In reaction to some changes noted here, Kenya’s Parliament on June passed a price control bill that seeks to regulate the retail price of among other things – maize flour, sugar, rice, wheat flour, kerosene, diesel, petrol, and cooking fat.

Gotten Cheaper
Staple Food: Maize flour, which is used to make Ugali that is eaten by a majority of Kenyans daily. A 2 kg. Unga pack at Uchumi today costs Kshs. 71, which is 15% cheaper than Kshs 84 in March and 92 a year ago [a 2.5kg pack in South Africa is ~kshs. 111]

About the same
Communications: priceshave remained about the same despite it being an eventful few weeks;
– Safaricom had another exemplary year of profits and performance – returning a turnover of $1.05 billion (Kshs 84 billion) and will pay their shareholders dividend of $100 million (Kshs 8 billion). They are the exception in the sector where their rivals loss making – Zain (Africa) was acquired by Bharti Airtel and will undergo its fourth brand change in eight years, while Orange averted a messy divorce with the Kenya Government by way of a sweetheart deal that may shake up the sector. They and newcomer Yu will all benefit from a government decision to lower the cost of a 3G communications license from $25 million to $10 million.
– Communications costs remain about the same for voice and SMS (who can keep up with Yu and Zain’s promotions) and the big push has been in the area of data. Safaricom latest push is for 10MB for 8 shillings ($0.10) and continues a recent trend that pushes down the cost of data with cheaper phones (Nokia E63 is now 15,000 (about $187 down) from 23,500 a year ago) and hardware, financing (Loans for laptops).
– Unfortunately Safaricom has rubbed some local developers the wrong way entering into a Mxit partnership and again with an innovation forum that has caused some controversy.

Utilities – Electricity: Latest bill is Kshs 1450 ($18) which is down from 1,700 (~$22) in March and about the same as 1,550 a year ago. Heavy rains at the end of the last quarter have seen Kenya dams fill and a power generation shift from diesel back to hydro – the Government says this will result in reduced power bills at the end of the year, but the rains have slackened of late.
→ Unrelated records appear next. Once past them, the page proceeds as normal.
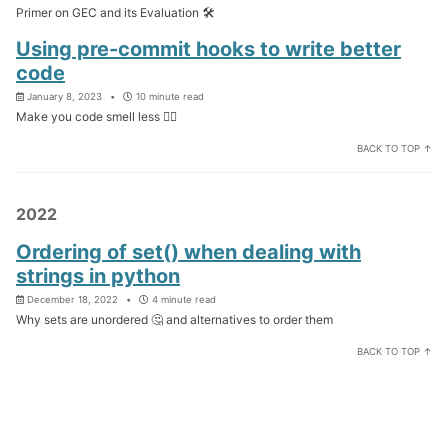
Primer on GEC and its Evaluation 🛠️
Using pre-commit hooks to write better
code
January 8, 2023
10 minute read
Make you code smell less 😵‍💫
BACK TO TOP ↑
2022
Ordering of set() when dealing with
strings in python
December 18, 2022
4 minute read
Why sets are unordered 🤔 and alternatives to order them
BACK TO TOP ↑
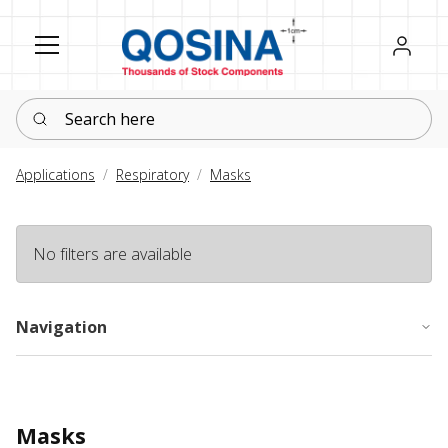
Register
Sign in
Search here
Applications
Respiratory
Masks
No filters are available
Navigation
Masks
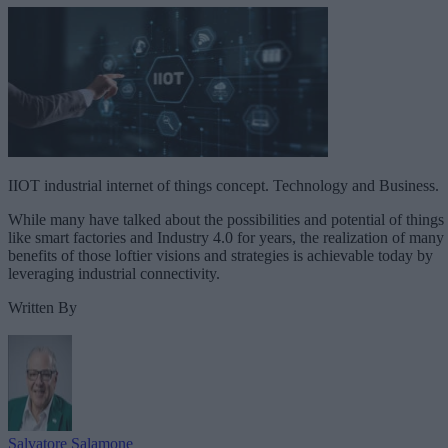
IIOT industrial internet of things concept. Technology and Business.
While many have talked about the possibilities and potential of things
like smart factories and Industry 4.0 for years, the realization of many
benefits of those loftier visions and strategies is achievable today by
leveraging industrial connectivity.
Written By
Salvatore Salamone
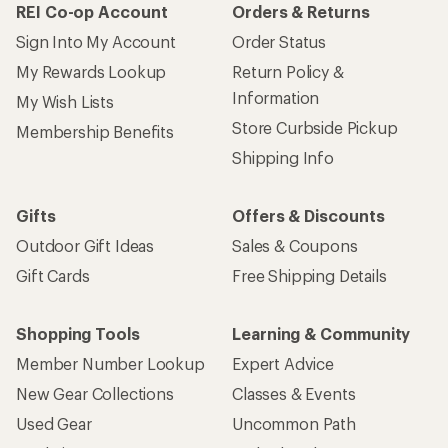
REI Co-op Account
Orders & Returns
Sign Into My Account
Order Status
My Rewards Lookup
Return Policy &
Information
My Wish Lists
Store Curbside Pickup
Membership Benefits
Shipping Info
Gifts
Offers & Discounts
Outdoor Gift Ideas
Sales & Coupons
Gift Cards
Free Shipping Details
Shopping Tools
Learning & Community
Member Number Lookup
Expert Advice
New Gear Collections
Classes & Events
Used Gear
Uncommon Path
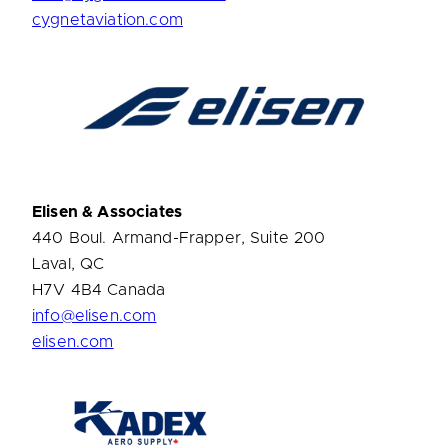
cygnetaviation.com
Elisen & Associates
440 Boul. Armand-Frapper, Suite 200
Laval, QC
H7V 4B4 Canada
info@elisen.com
elisen.com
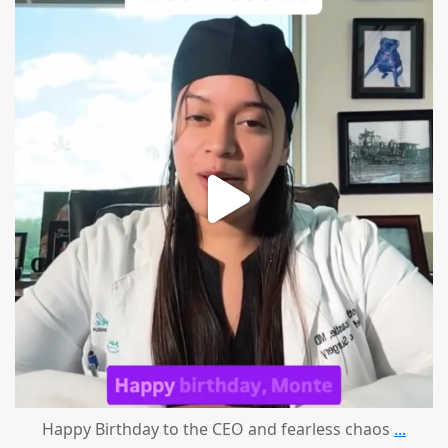
mountcastlemedicalspa
Aug 2
Happy Birthday to the CEO and fearless chaos
...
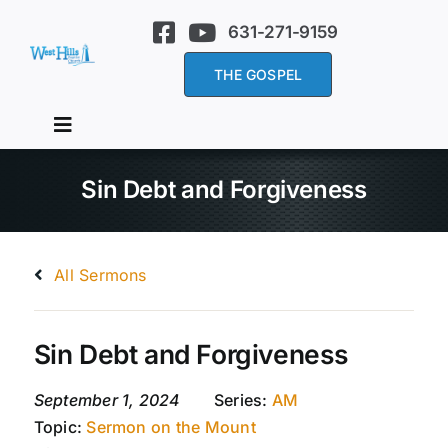
Skip
631-271-9159
to
content
THE GOSPEL
Toggle
Navigation
Home
Sin Debt and Forgiveness
About Us
All Sermons
Services
Sin Debt and Forgiveness
Sermons
September 1, 2024
Series:
AM
Topic:
Sermon on the Mount
Events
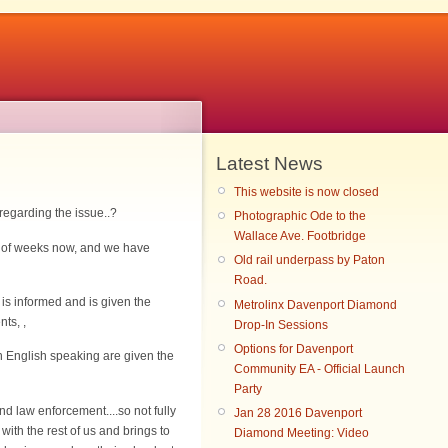
Latest News
This website is now closed
 regarding the issue..?
Photographic Ode to the
Wallace Ave. Footbridge
le of weeks now, and we have
Old rail underpass by Paton
Road.
y is informed and is given the
Metrolinx Davenport Diamond
ts, ,
Drop-In Sessions
Options for Davenport
n English speaking are given the
Community EA - Official Launch
Party
 law enforcement....so not fully
Jan 28 2016 Davenport
with the rest of us and brings to
Diamond Meeting: Video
In the bill, consumption is kshs 500 with a fuel levy cost of 400, while a year ago consumption was also 600 with fuel levy cost of 500

Other food item: Sugar (2 kg. Mumias pack) is at 200, and no change in the last few month. COMESA liberalization is set to happen in 2011, and is expected to expose the market to unrestricted imports from the region, bring down the retail price of sugar in urban areas, but leaving sugar farmers from western Kenya with high input costs at a disadvantage. The middlemen men still run this sector and around the period of Uhuru’s budget speech was being read, there was no sugar (from any company) on the shelves at Uchumi. [2.5kg in SA is Kshs 191].

More Expensive
Beer/Entertainment: A bottle of Tusker beer (at local pub) is Kshs. 160 ($2) most up from 150 in March at most places I know and 130 from a year ago. There was an immediate price hike effected by dominant brewer East African Breweries (EABL) when the Minister read his speech in early June; however some bar owners complain that this should have computed at 5 shillings per bottle (beer retails in ½ litre), but EABL passed on an additional 5 shilling increase to customers under cover of the tax hike. The price of coca cola has also gone up as the excise tax on carbonated soft drinks, wines and spirits was also pushed up 8%.

Fuel: A Litre of petrol fuel (at local petrol station) is now Kshs 90.9 per litre (~$5.1 per gallon) , 7% up compared to Kshs 84.9 in March and 25% higher than it was (72.5) in June 2009.

Foreign Exchange: 1 US$ equals Kshs 80.6 compared to Kshs. 76.6 in March and 77.94 a year ago as the Kenya government has indicated that it will not (can it afford to) intervene to support the shillings from sliding.